00:12:50And whilst they're primarily built for coding, you can of course kind of abuse them to do all
00:12:56kinds of other things. Because in the end, of course, this task also involved fetching some
00:13:01websites and writing some scripts, which is very similar to coding projects where you also might
00:13:06want it to fetch some docs and write some code, right? So it can do a bunch of other things as
00:13:11well. The reason why py, in my opinion, is a bit better for tasks like this than maybe codecs or
00:13:17cloud is that it has this minimal core and can be extended to be exactly the tool you want it to be,
00:13:24even on a per project basis if you want to. So you could have one project on your system that has a
00:13:29research expert, another project that has, I don't know, a stocks research expert, and a third project
00:13:37that has a totally different expert, an expert for analyzing your system and your hard drive
00:13:42utilization, or I don't know, anything like that. And that's also the reason probably why OpenClaw
00:13:50is using py internally. So here I'm on deep wiki for the OpenClaw repository. In case you don't know
00:13:55it, it's a great website for learning more about GitHub repositories. It analyzes them and then
00:14:00gives you like an on-the-fly created documentation based on the code it sees there. And you can also
00:14:05chat with the repository, so to say. And here I could ask, is OpenClaw using the py coding agent
00:14:12internally? If yes, how? And it will analyze that code, which it has already loaded. And it tells me,
00:14:18yes, OpenClaw is using the py coding agent. And it then tells me how exactly that is implemented. So
00:14:24yeah, that's the py coding agent. And I just felt like sharing it. Again, not because I'm earning
00:14:31anything off that. Don't have a course, have nothing. But it is a great tool, especially
00:14:38if you're planning or if you want to play around with agents for non-coding tasks. But of course,
00:14:44just to be very clear about this too, also for coding tasks, it can do both. It's a very
00:14:50versatile AI agent. You can even build your own tools on top of them, as you see with OpenClaw.
00:14:56And you can do all these things with codecs too.
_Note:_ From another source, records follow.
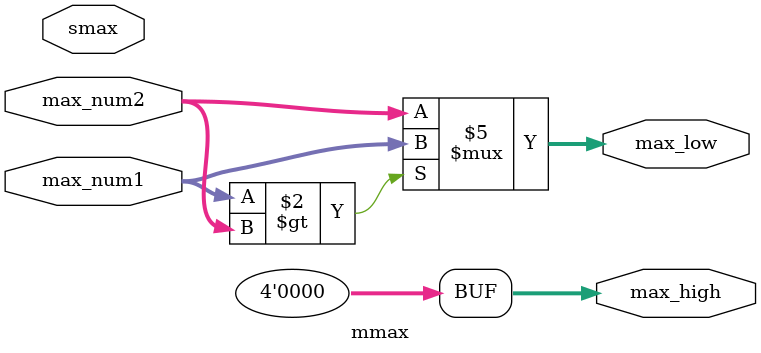
<source format=v>
/*
 * ×î´óÖµÄ£¿é
 *
 * ÊäÈë£ºÁ½¸ö4Î»¶þ½øÖÆÊý
 * Êä³ö£º×î´óÖµ
 */


module mmax(
    max_num1,  // Êý¾ÝA
    max_num2,  // Êý¾ÝB
    max_high,  // ÖÃÁã
    max_low ,  // ×î´óÖµ½á¹û
    smax       // Ñ¡Ôñ×î´óÖµ¹¦ÄÜ
);

    input        [3:0]  max_num1;
    input        [3:0]  max_num2;
    output  reg  [3:0]  max_high = 4'b0000;
    output  reg  [3:0]  max_low ;
    input               smax    ;

    always @(*)
    begin
        if (max_num1 > max_num2)
            begin
                max_low = max_num1;
            end
        else
            begin
                max_low = max_num2;
            end
    end

endmodule
</source>
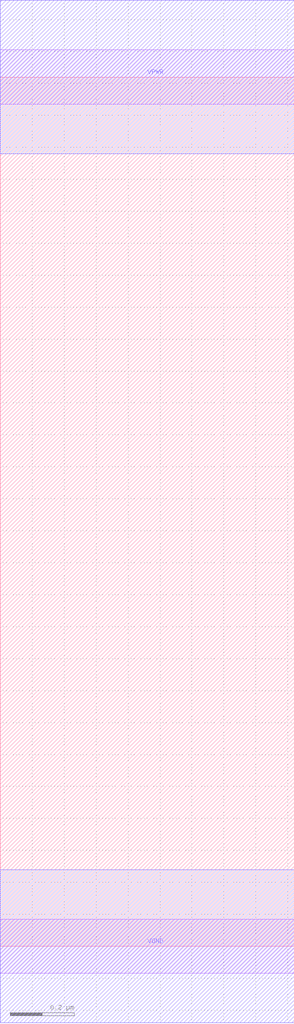
<source format=lef>
# Copyright 2020 The SkyWater PDK Authors
#
# Licensed under the Apache License, Version 2.0 (the "License");
# you may not use this file except in compliance with the License.
# You may obtain a copy of the License at
#
#     https://www.apache.org/licenses/LICENSE-2.0
#
# Unless required by applicable law or agreed to in writing, software
# distributed under the License is distributed on an "AS IS" BASIS,
# WITHOUT WARRANTIES OR CONDITIONS OF ANY KIND, either express or implied.
# See the License for the specific language governing permissions and
# limitations under the License.
#
# SPDX-License-Identifier: Apache-2.0

VERSION 5.5 ;
NAMESCASESENSITIVE ON ;
BUSBITCHARS "[]" ;
DIVIDERCHAR "/" ;
MACRO sky130_fd_sc_hd__fill_2
  CLASS CORE ;
  SOURCE USER ;
  ORIGIN  0.000000  0.000000 ;
  SIZE  0.920000 BY  2.720000 ;
  SYMMETRY X Y R90 ;
  SITE unithd ;
  PIN VGND
    DIRECTION INOUT ;
    SHAPE ABUTMENT ;
    USE GROUND ;
    PORT
      LAYER li1 ;
        RECT 0.000000 -0.085000 0.920000 0.085000 ;
    END
    PORT
      LAYER met1 ;
        RECT 0.000000 -0.240000 0.920000 0.240000 ;
    END
  END VGND
  PIN VPWR
    DIRECTION INOUT ;
    SHAPE ABUTMENT ;
    USE POWER ;
    PORT
      LAYER li1 ;
        RECT 0.000000 2.635000 0.920000 2.805000 ;
    END
    PORT
      LAYER met1 ;
        RECT 0.000000 2.480000 0.920000 2.960000 ;
    END
  END VPWR
  OBS
  END
END sky130_fd_sc_hd__fill_2

</source>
But again, the minimal core really is amazing here.
00:15:02So in addition to codecs or Cloud Code, or instead of them, this might be worth a look. And yeah,
00:15:09it's something I have had a lot of fun with over the last weeks. And I'm excited to see
00:15:14where all this agent stuff is going and what we can do with them in a year from now. It's
00:15:18all a bit scary, I will say, but also very, very interesting. A weird mixture.